Work instruction:
The lines to copy from the listing below are those that contain the string "down".

(Beginning of Dataset section)

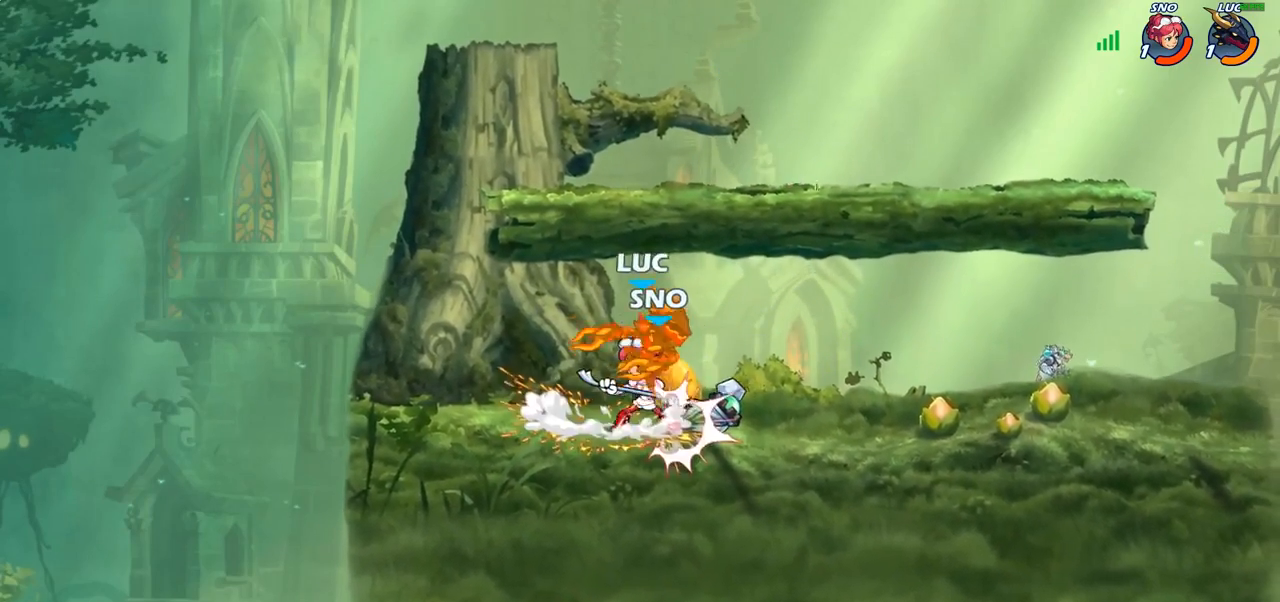
{"buttons": ["R2"], "left_stick": "right", "right_stick": "center", "events": [[267, "left_stick", "up-right"], [300, "CROSS", "down"], [317, "left_stick", "right"], [333, "R2", "down"], [433, "CROSS", "up"]]}
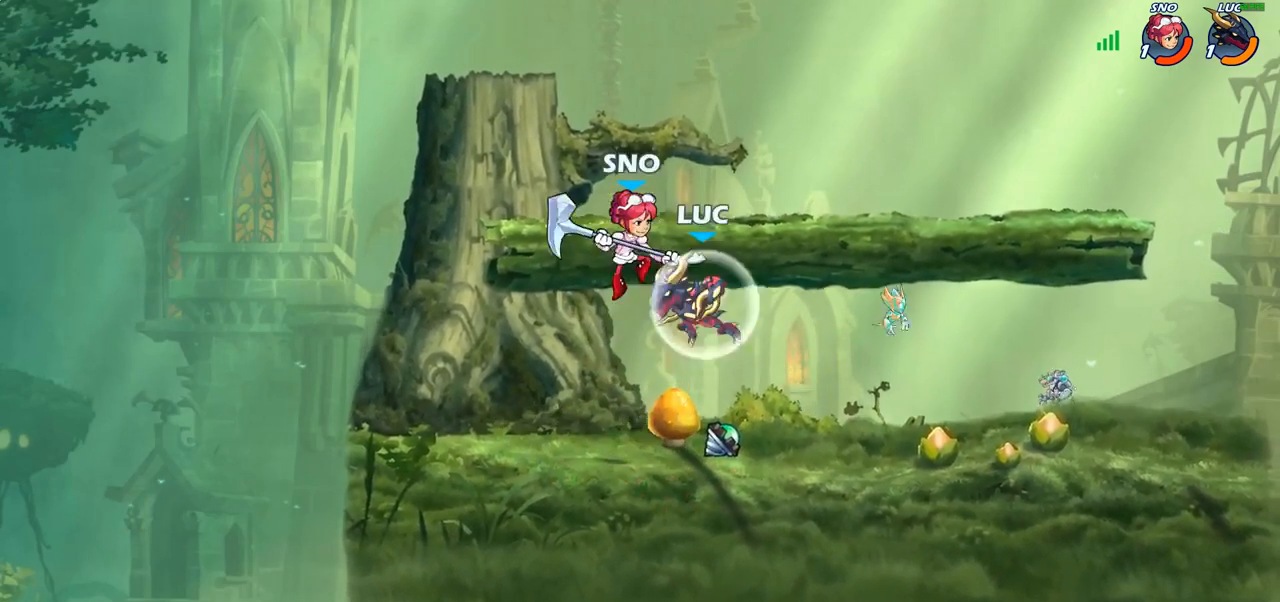
{"buttons": [], "left_stick": "up-left", "right_stick": "center", "events": [[33, "left_stick", "down-left"], [67, "R2", "up"], [150, "left_stick", "up-left"], [233, "left_stick", "center"], [383, "CIRCLE", "down"], [467, "left_stick", "up-left"], [483, "CIRCLE", "up"]]}
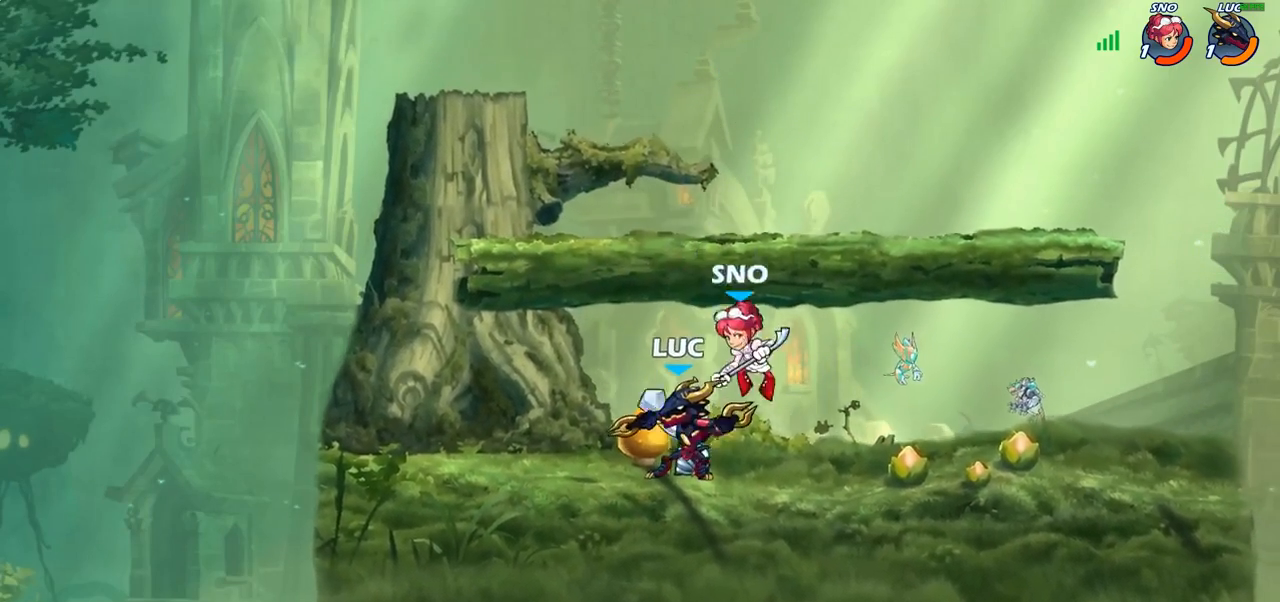
{"buttons": [], "left_stick": "center", "right_stick": "center", "events": [[33, "left_stick", "center"]]}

(End of Dataset section)

Exercise solution:
{"buttons": ["R2"], "left_stick": "right", "right_stick": "center", "events": [[267, "left_stick", "up-right"], [300, "CROSS", "down"], [317, "left_stick", "right"], [333, "R2", "down"], [433, "CROSS", "up"]]}
{"buttons": [], "left_stick": "up-left", "right_stick": "center", "events": [[33, "left_stick", "down-left"], [67, "R2", "up"], [150, "left_stick", "up-left"], [233, "left_stick", "center"], [383, "CIRCLE", "down"], [467, "left_stick", "up-left"], [483, "CIRCLE", "up"]]}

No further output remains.